En 1915, Jean Renoir, de 21 años, casi pierde la pierna después de ser gravemente herido en el frente. Acaba de recuperarse en Collettes, la casa de su padre en Cagnes-sur-Mer. Mientras la guerra arrasa el país y lo baña en sangre, la edénica casa del viejo pintor exalta a la vida. Y aquí es donde Jean conoce a la incandescente Andrée, la última modelo de su padre, que será su esposa y la estrella de sus primeras películas bajo el nombre de Catherine Hessling.

Fuente de vida tanto para el padre que camina hacia la muerte como para el hijo aún “no nacido”, Andrée Heuschling también abre el tortuoso camino de sus deseos amorosos y artísticos. Su destino, único en la historia del arte, es convertirse en modelo y actriz en una encrucijada entre la pintura y el cine, y en el objeto de un complejo de Edipo artístico entre padre e hijo.

Aplastado por la poderosa figura paterna, Jean es un joven carente de vocación, un solitario falsamente alegre que encontró consuelo en la fraternidad de las trincheras. Es un producto de la burguesía, pero prefiere hacer el papel de audaz héroe de la clase obrera.

Si la última creación es obra de la verdad, el último periodo de Auguste Renoir rechaza cualquier meditación acerca de la finitud. Dos de sus hijos han sido heridos en el frente. Pero ni el fallecimiento de su esposa ni la parálisis que se apodera de él poco a poco se dejan notar en sus últimos cuadros. Noble y heroico hasta su agonía, decidido a fijar toda la gracia del deseo y toda la alegría de la vida, Auguste Renoir recreó en su jardín el paraíso pictórico de sus maestros: Rubens, Giorgione, Tiziano y la escuela francesa del siglo XVIII. Durante toda su vida pintó sobre todo a mujeres, flores y niños.

La película me vino a la cabeza al imaginar su extraño taller de madera y cristal escondido en el corazón del edén mediterráneo, más parecido al primer taller de D. W. Griffith que al de un pintor. De la misma forma que Jean empieza a imaginar el cine.

Andrée, decidida a convertirse en actriz, comunica al joven su pasión por el cine. Jean deja que ella decida por él, y en eso es fiel a la teoría de su padre: dejarse llevar por la vida como el corcho por el agua. Años después reconocerá que “me metí en el cine con la única esperanza de convertir a mi mujer en una estrella”. Y añadió, ya que la pareja de artistas acabó siendo un fracaso total: “El cine fue para nosotros una divinidad feroz”.

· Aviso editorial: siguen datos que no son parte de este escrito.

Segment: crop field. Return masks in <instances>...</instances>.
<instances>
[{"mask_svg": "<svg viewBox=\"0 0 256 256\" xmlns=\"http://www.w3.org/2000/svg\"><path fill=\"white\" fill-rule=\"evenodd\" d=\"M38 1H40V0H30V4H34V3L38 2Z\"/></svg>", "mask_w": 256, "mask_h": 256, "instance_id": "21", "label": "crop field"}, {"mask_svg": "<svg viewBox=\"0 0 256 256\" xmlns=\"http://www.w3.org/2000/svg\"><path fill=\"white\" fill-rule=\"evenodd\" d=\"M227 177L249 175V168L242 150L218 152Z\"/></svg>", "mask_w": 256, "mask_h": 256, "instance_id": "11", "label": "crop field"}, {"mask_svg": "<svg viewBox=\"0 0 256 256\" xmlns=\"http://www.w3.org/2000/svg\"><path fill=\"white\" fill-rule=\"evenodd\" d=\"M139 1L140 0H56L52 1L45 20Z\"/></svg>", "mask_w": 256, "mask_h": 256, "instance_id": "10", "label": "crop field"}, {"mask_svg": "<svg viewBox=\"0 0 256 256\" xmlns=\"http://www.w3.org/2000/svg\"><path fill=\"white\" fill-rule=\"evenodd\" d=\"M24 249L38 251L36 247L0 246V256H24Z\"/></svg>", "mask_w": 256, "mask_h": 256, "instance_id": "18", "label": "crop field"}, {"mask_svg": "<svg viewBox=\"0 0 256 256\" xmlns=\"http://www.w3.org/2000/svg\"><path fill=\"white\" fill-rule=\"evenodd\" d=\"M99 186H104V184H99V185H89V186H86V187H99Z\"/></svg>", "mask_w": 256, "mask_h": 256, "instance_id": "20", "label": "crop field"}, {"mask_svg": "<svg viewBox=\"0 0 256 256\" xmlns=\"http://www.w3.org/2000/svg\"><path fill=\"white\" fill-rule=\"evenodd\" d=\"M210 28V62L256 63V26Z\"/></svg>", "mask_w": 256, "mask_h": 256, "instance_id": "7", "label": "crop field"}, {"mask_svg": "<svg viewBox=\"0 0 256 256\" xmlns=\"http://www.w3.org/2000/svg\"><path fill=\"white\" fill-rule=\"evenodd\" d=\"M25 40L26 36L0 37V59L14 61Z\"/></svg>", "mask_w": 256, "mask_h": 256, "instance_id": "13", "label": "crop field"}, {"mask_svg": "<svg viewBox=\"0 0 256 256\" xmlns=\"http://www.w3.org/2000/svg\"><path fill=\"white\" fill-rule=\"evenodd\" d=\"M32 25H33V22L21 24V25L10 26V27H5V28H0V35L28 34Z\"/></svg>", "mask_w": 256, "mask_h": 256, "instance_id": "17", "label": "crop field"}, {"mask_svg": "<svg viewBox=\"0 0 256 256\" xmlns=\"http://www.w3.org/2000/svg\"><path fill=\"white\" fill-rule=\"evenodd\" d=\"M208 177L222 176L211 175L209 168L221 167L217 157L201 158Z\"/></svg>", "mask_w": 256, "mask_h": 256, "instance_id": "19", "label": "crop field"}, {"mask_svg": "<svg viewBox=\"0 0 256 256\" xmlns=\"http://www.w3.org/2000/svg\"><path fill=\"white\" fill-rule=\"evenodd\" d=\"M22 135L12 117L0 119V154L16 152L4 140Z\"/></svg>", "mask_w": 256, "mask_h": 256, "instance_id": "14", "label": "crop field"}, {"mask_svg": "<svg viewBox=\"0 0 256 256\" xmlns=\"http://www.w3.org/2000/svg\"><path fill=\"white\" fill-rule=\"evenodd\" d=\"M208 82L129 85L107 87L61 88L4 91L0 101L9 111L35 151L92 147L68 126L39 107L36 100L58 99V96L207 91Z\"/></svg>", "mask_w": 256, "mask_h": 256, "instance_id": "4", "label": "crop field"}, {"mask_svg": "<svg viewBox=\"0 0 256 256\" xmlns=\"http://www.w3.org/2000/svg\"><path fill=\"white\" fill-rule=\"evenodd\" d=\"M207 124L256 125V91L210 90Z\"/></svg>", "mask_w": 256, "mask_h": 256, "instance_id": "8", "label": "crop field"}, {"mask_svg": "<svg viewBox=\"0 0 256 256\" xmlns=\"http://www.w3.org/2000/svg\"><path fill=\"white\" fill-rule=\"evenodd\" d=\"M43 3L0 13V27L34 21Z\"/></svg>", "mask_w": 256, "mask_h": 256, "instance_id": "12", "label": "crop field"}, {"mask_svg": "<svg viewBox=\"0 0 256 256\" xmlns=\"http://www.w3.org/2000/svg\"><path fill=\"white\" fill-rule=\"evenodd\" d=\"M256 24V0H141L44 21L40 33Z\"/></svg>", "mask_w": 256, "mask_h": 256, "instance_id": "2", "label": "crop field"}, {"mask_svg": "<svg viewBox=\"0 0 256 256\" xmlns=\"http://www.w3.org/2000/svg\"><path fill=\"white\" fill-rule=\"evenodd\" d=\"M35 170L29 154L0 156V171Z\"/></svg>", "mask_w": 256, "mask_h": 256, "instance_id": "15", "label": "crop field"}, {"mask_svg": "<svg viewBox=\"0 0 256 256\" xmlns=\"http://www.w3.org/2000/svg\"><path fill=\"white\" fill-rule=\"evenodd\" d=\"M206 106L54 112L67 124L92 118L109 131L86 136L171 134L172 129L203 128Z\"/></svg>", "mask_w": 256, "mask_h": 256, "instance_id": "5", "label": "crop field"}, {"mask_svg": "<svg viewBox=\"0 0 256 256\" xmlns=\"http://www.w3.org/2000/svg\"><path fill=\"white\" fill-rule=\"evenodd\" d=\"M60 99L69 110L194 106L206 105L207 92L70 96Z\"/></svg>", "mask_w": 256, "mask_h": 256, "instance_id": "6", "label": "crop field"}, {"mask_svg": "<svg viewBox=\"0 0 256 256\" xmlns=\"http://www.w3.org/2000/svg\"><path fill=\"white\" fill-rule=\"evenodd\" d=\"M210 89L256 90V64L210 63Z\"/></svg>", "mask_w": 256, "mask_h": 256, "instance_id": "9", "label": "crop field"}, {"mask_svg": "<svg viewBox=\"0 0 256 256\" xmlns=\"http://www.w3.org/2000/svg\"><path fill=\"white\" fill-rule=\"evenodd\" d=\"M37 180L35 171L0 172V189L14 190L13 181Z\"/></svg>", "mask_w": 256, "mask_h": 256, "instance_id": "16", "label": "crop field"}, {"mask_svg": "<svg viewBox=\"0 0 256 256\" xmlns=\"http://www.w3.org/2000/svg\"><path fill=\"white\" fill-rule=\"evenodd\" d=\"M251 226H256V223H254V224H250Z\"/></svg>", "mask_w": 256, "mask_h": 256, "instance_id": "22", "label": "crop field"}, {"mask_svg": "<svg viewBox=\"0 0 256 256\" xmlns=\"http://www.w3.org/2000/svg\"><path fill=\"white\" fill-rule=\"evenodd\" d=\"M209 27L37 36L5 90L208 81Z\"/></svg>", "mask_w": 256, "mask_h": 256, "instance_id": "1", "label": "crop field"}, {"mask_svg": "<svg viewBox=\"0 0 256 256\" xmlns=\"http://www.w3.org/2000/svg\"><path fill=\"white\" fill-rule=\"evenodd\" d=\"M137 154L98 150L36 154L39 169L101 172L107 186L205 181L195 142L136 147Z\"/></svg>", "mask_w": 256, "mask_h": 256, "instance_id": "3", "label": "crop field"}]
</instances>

Para describir el acto de pintar, es vital deshacerse de los lugares comunes: no se puede filmar a alguien pintando. ¿No fue el mismo Jean Renoir quien dictó este dogma? Nunca dejó de renegar de las artes plásticas, como si quisiera integrar el trabajo de su padre en el suyo propio. Pero, naturalmente, Una partida de campo contradice lo anterior, como también ocurre con los colores en El río, donde el Ganges, verde paraíso velado de duelo, nace en los verdes de Collettes.

Las herramientas actuales permiten al cineasta hacer ver que el actor está pintando de verdad; la cámara capta el intoxicante acto de pintar, sigue la obra paso a paso, forma pura en movimiento. Filma “el aterciopelado de la piel que no refleja la luz”, como decía Renoir hablando de su modelo. Se mueve de un plano del artista ante el caballete con el pincel sujeto con vendas a la mano, a uno de Jean convertido en el ayudante de su padre, aprendiz de cineasta, para acabar en Andrée, rebosando juventud y belleza, y de vuelta al cuadro que empieza a cobrar vida. Una danza circular en la que el mismo impulso empuja a los personajes y a la obra.

Con esta película, vuelvo a mis orígenes, al Mediterráneo. Tierra de ocres y de verdes profundos, del poderoso mistral y del Azul Klein (Klein Blue), de luz y de agua. Mis sueños cinematográficos se nutren de las sustancias de mi tierra natal. Y mientras hacía de cazador furtivo en el territorio de Renoir, me sumergí en pensamientos de agua.

Al igual que el hijo, el padre siempre siguió el curso del agua y de sus mujeres. Mi sueño es una película tan fluida y sinuosa como un río, donde las escenas fluyen en una única corriente, evitando siempre – tal como recomendaba Jean Renoir en su manual de caballería – un paso rígido o exagerado.